## Quoted text
==*==
Is $.\overline{99}$ equal to 1?

Discussions (sometimes quite colorful) regarding the equation $.\overline{99}=1$ seem to pop up from time to time in certain mathematics newsgroups, including alt.algebra.help. These are some of the more common questions and answers.

(Q1) No matter how many decimal places one cares to expand it, it's always going to be less than 1. You tell me how many digits to carry it out, and I'll tell you what the difference is between that and 1. Doesn't this imply they are not equal?

(A1) If I tell you any particular decimal place to carry out the expansion (no matter how many digits that may be) then true, the result will always be less than 1. However, we wouldn't be talking about $.\overline{99}$ anymore, but rather something else entirely that has the form $.9999\ldots 9$ , where ...could be any finite number of nines (regardless of how many that may be,) followed by a final terminating 9. This is not equivalent to $.\overline{99}$ , which has no such terminating position. The pattern repeats indefinitely, which is the very meaning of the overbar in the expression. The decimal expansion never ends. Realize, if there is to be a ``difference'' between $.\overline{99}$ and 1 then we could equate $.\overline{99}$ to $.9999\ldots 9$ by specifying an appropriate number of digits in $\ldots$ . In other words, it would be a terminating decimal. This is a contradiction, since the expression $.\overline{99}$ by definition (of the overbar) is a repeating decimal.
==*==
[Stored items from a collection]

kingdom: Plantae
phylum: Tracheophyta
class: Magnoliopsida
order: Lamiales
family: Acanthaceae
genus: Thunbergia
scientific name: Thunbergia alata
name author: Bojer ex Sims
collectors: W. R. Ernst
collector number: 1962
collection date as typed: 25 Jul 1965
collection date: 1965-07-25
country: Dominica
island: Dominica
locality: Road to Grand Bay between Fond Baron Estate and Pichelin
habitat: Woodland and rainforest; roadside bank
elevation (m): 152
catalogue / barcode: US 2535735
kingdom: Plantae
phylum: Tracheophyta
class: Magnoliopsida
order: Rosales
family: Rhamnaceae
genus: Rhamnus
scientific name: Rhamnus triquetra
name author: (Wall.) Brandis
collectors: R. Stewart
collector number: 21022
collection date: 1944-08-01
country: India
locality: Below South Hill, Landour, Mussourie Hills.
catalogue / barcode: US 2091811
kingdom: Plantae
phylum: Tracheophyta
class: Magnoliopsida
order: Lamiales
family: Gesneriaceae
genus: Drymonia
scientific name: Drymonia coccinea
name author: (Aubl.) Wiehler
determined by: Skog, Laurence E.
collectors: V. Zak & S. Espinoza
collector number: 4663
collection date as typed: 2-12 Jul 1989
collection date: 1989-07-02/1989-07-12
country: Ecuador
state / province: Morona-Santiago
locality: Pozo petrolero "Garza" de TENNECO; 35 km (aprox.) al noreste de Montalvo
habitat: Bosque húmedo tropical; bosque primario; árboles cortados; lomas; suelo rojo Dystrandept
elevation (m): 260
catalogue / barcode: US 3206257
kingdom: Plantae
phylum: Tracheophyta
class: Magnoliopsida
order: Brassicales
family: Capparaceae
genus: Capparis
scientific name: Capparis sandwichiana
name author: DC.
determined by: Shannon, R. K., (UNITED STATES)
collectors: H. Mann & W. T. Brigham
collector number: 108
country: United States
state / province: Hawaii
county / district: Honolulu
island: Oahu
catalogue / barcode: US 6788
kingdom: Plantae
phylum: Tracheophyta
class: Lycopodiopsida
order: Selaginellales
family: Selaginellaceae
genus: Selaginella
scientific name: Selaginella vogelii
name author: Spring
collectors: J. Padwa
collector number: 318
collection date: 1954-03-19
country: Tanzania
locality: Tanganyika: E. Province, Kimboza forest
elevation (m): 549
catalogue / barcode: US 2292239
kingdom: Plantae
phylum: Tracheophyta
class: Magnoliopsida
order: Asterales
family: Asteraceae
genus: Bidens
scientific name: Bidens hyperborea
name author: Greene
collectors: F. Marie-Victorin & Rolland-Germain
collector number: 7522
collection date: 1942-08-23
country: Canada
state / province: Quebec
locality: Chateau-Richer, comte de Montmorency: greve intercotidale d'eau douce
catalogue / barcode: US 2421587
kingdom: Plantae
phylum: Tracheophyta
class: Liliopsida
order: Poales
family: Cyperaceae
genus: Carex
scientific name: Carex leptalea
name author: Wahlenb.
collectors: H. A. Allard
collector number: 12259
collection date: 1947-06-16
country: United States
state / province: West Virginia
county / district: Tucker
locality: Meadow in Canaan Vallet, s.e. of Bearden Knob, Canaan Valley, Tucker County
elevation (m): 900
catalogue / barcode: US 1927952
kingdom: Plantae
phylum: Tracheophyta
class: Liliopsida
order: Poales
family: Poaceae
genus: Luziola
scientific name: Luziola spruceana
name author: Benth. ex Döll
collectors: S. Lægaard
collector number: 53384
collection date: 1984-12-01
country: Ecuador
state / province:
==*==
## Exercise task
According to the repeating-decimal text, what does the overbar in the expression mean?

## Result
The pattern repeats indefinitely, so the decimal expansion never ends.